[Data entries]
"""

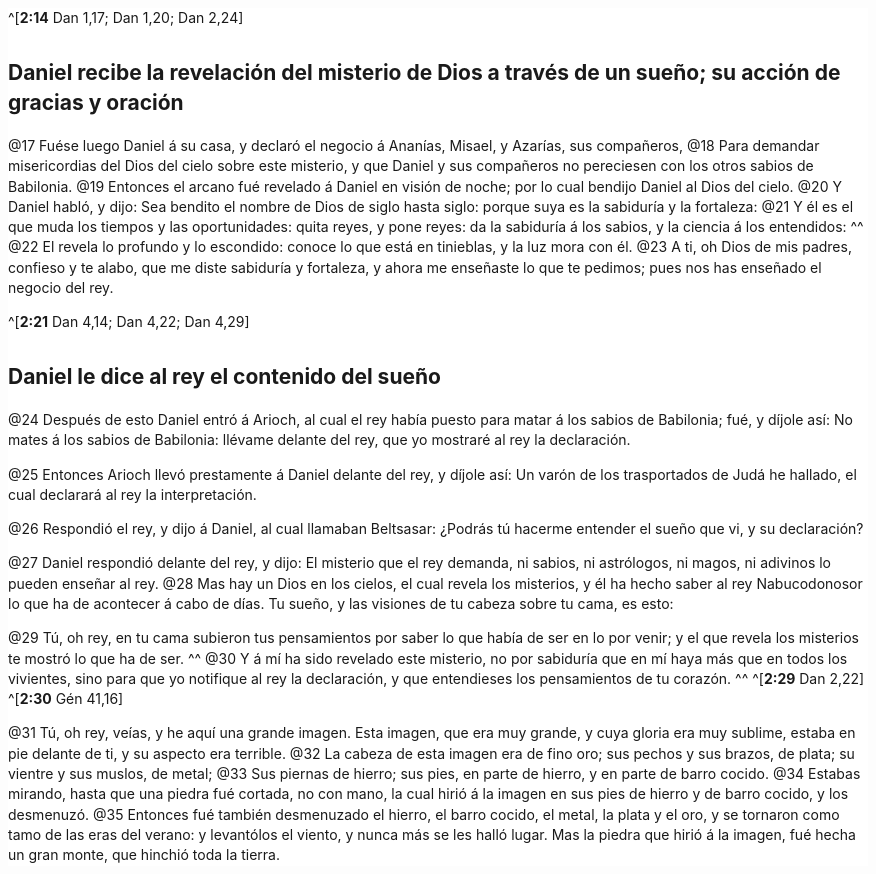 
^[**2:14** Dan 1,17; Dan 1,20; Dan 2,24]

## Daniel recibe la revelación del misterio de Dios a través de un sueño; su acción de gracias y oración
@17 Fuése luego Daniel á su casa, y declaró el negocio á Ananías, Misael, y Azarías, sus compañeros, @18 Para demandar misericordias del Dios del cielo sobre este misterio, y que Daniel y sus compañeros no pereciesen con los otros sabios de Babilonia. @19 Entonces el arcano fué revelado á Daniel en visión de noche; por lo cual bendijo Daniel al Dios del cielo. @20 Y Daniel habló, y dijo: Sea bendito el nombre de Dios de siglo hasta siglo: porque suya es la sabiduría y la fortaleza: @21 Y él es el que muda los tiempos y las oportunidades: quita reyes, y pone reyes: da la sabiduría á los sabios, y la ciencia á los entendidos: ^^ @22 El revela lo profundo y lo escondido: conoce lo que está en tinieblas, y la luz mora con él. @23 A ti, oh Dios de mis padres, confieso y te alabo, que me diste sabiduría y fortaleza, y ahora me enseñaste lo que te pedimos; pues nos has enseñado el negocio del rey. 


^[**2:21** Dan 4,14; Dan 4,22; Dan 4,29]

## Daniel le dice al rey el contenido del sueño
@24 Después de esto Daniel entró á Arioch, al cual el rey había puesto para matar á los sabios de Babilonia; fué, y díjole así: No mates á los sabios de Babilonia: llévame delante del rey, que yo mostraré al rey la declaración. 


@25 Entonces Arioch llevó prestamente á Daniel delante del rey, y díjole así: Un varón de los trasportados de Judá he hallado, el cual declarará al rey la interpretación. 


@26 Respondió el rey, y dijo á Daniel, al cual llamaban Beltsasar: ¿Podrás tú hacerme entender el sueño que vi, y su declaración? 


@27 Daniel respondió delante del rey, y dijo: El misterio que el rey demanda, ni sabios, ni astrólogos, ni magos, ni adivinos lo pueden enseñar al rey. @28 Mas hay un Dios en los cielos, el cual revela los misterios, y él ha hecho saber al rey Nabucodonosor lo que ha de acontecer á cabo de días. Tu sueño, y las visiones de tu cabeza sobre tu cama, es esto: 


@29 Tú, oh rey, en tu cama subieron tus pensamientos por saber lo que había de ser en lo por venir; y el que revela los misterios te mostró lo que ha de ser. ^^ @30 Y á mí ha sido revelado este misterio, no por sabiduría que en mí haya más que en todos los vivientes, sino para que yo notifique al rey la declaración, y que entendieses los pensamientos de tu corazón. 
^^ 
^[**2:29** Dan 2,22] ^[**2:30** Gén 41,16]

@31 Tú, oh rey, veías, y he aquí una grande imagen. Esta imagen, que era muy grande, y cuya gloria era muy sublime, estaba en pie delante de ti, y su aspecto era terrible. @32 La cabeza de esta imagen era de fino oro; sus pechos y sus brazos, de plata; su vientre y sus muslos, de metal; @33 Sus piernas de hierro; sus pies, en parte de hierro, y en parte de barro cocido. @34 Estabas mirando, hasta que una piedra fué cortada, no con mano, la cual hirió á la imagen en sus pies de hierro y de barro cocido, y los desmenuzó. @35 Entonces fué también desmenuzado el hierro, el barro cocido, el metal, la plata y el oro, y se tornaron como tamo de las eras del verano: y levantólos el viento, y nunca más se les halló lugar. Mas la piedra que hirió á la imagen, fué hecha un gran monte, que hinchió toda la tierra. 
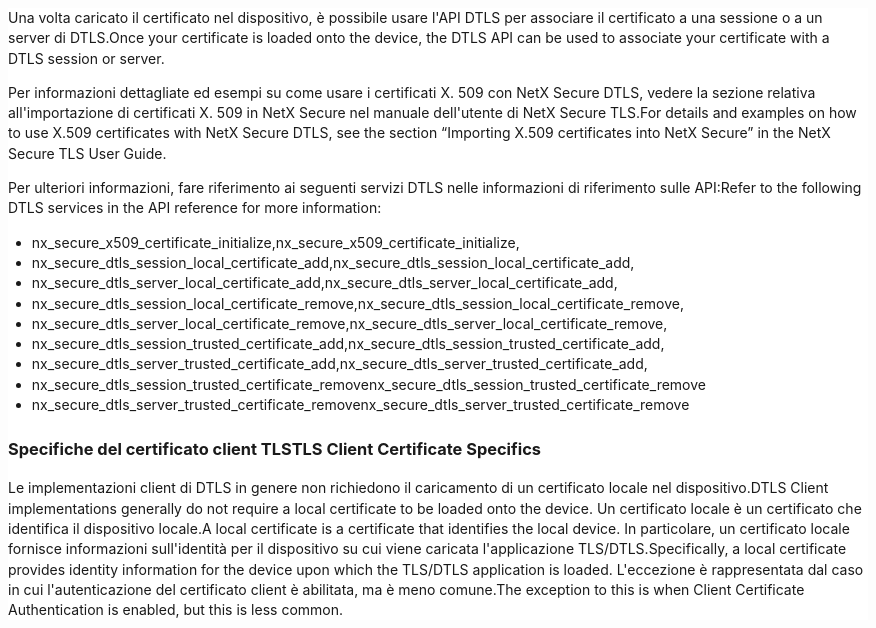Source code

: <span data-ttu-id="dfa3f-364">Una volta caricato il certificato nel dispositivo, è possibile usare l'API DTLS per associare il certificato a una sessione o a un server di DTLS.</span><span class="sxs-lookup"><span data-stu-id="dfa3f-364">Once your certificate is loaded onto the device, the DTLS API can be used to associate your certificate with a DTLS session or server.</span></span>

<span data-ttu-id="dfa3f-365">Per informazioni dettagliate ed esempi su come usare i certificati X. 509 con NetX Secure DTLS, vedere la sezione relativa all'importazione di certificati X. 509 in NetX Secure nel manuale dell'utente di NetX Secure TLS.</span><span class="sxs-lookup"><span data-stu-id="dfa3f-365">For details and examples on how to use X.509 certificates with NetX Secure DTLS, see the section “Importing X.509 certificates into NetX Secure” in the NetX Secure TLS User Guide.</span></span>

<span data-ttu-id="dfa3f-366">Per ulteriori informazioni, fare riferimento ai seguenti servizi DTLS nelle informazioni di riferimento sulle API:</span><span class="sxs-lookup"><span data-stu-id="dfa3f-366">Refer to the following DTLS services in the API reference for more information:</span></span>

- <span data-ttu-id="dfa3f-367">nx_secure_x509_certificate_initialize,</span><span class="sxs-lookup"><span data-stu-id="dfa3f-367">nx_secure_x509_certificate_initialize,</span></span>
- <span data-ttu-id="dfa3f-368">nx_secure_dtls_session_local_certificate_add,</span><span class="sxs-lookup"><span data-stu-id="dfa3f-368">nx_secure_dtls_session_local_certificate_add,</span></span>
- <span data-ttu-id="dfa3f-369">nx_secure_dtls_server_local_certificate_add,</span><span class="sxs-lookup"><span data-stu-id="dfa3f-369">nx_secure_dtls_server_local_certificate_add,</span></span>
- <span data-ttu-id="dfa3f-370">nx_secure_dtls_session_local_certificate_remove,</span><span class="sxs-lookup"><span data-stu-id="dfa3f-370">nx_secure_dtls_session_local_certificate_remove,</span></span>
- <span data-ttu-id="dfa3f-371">nx_secure_dtls_server_local_certificate_remove,</span><span class="sxs-lookup"><span data-stu-id="dfa3f-371">nx_secure_dtls_server_local_certificate_remove,</span></span>
- <span data-ttu-id="dfa3f-372">nx_secure_dtls_session_trusted_certificate_add,</span><span class="sxs-lookup"><span data-stu-id="dfa3f-372">nx_secure_dtls_session_trusted_certificate_add,</span></span>
- <span data-ttu-id="dfa3f-373">nx_secure_dtls_server_trusted_certificate_add,</span><span class="sxs-lookup"><span data-stu-id="dfa3f-373">nx_secure_dtls_server_trusted_certificate_add,</span></span>
- <span data-ttu-id="dfa3f-374">nx_secure_dtls_session_trusted_certificate_remove</span><span class="sxs-lookup"><span data-stu-id="dfa3f-374">nx_secure_dtls_session_trusted_certificate_remove</span></span>
- <span data-ttu-id="dfa3f-375">nx_secure_dtls_server_trusted_certificate_remove</span><span class="sxs-lookup"><span data-stu-id="dfa3f-375">nx_secure_dtls_server_trusted_certificate_remove</span></span>

### <a name="tls-client-certificate-specifics"></a><span data-ttu-id="dfa3f-376">Specifiche del certificato client TLS</span><span class="sxs-lookup"><span data-stu-id="dfa3f-376">TLS Client Certificate Specifics</span></span>

<span data-ttu-id="dfa3f-377">Le implementazioni client di DTLS in genere non richiedono il caricamento di un certificato locale nel dispositivo.</span><span class="sxs-lookup"><span data-stu-id="dfa3f-377">DTLS Client implementations generally do not require a local certificate to be loaded onto the device.</span></span> <span data-ttu-id="dfa3f-378">Un certificato locale è un certificato che identifica il dispositivo locale.</span><span class="sxs-lookup"><span data-stu-id="dfa3f-378">A local certificate is a certificate that identifies the local device.</span></span> <span data-ttu-id="dfa3f-379">In particolare, un certificato locale fornisce informazioni sull'identità per il dispositivo su cui viene caricata l'applicazione TLS/DTLS.</span><span class="sxs-lookup"><span data-stu-id="dfa3f-379">Specifically, a local certificate provides identity information for the device upon which the TLS/DTLS application is loaded.</span></span> <span data-ttu-id="dfa3f-380">L'eccezione è rappresentata dal caso in cui l'autenticazione del certificato client è abilitata, ma è meno comune.</span><span class="sxs-lookup"><span data-stu-id="dfa3f-380">The exception to this is when Client Certificate Authentication is enabled, but this is less common.</span></span>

"""

-- Exercise brief --
The answer must be every line from the records above that contains "díjole".

-- Exercise response --
@24 Después de esto Daniel entró á Arioch, al cual el rey había puesto para matar á los sabios de Babilonia; fué, y díjole así: No mates á los sabios de Babilonia: llévame delante del rey, que yo mostraré al rey la declaración. 
@25 Entonces Arioch llevó prestamente á Daniel delante del rey, y díjole así: Un varón de los trasportados de Judá he hallado, el cual declarará al rey la interpretación. 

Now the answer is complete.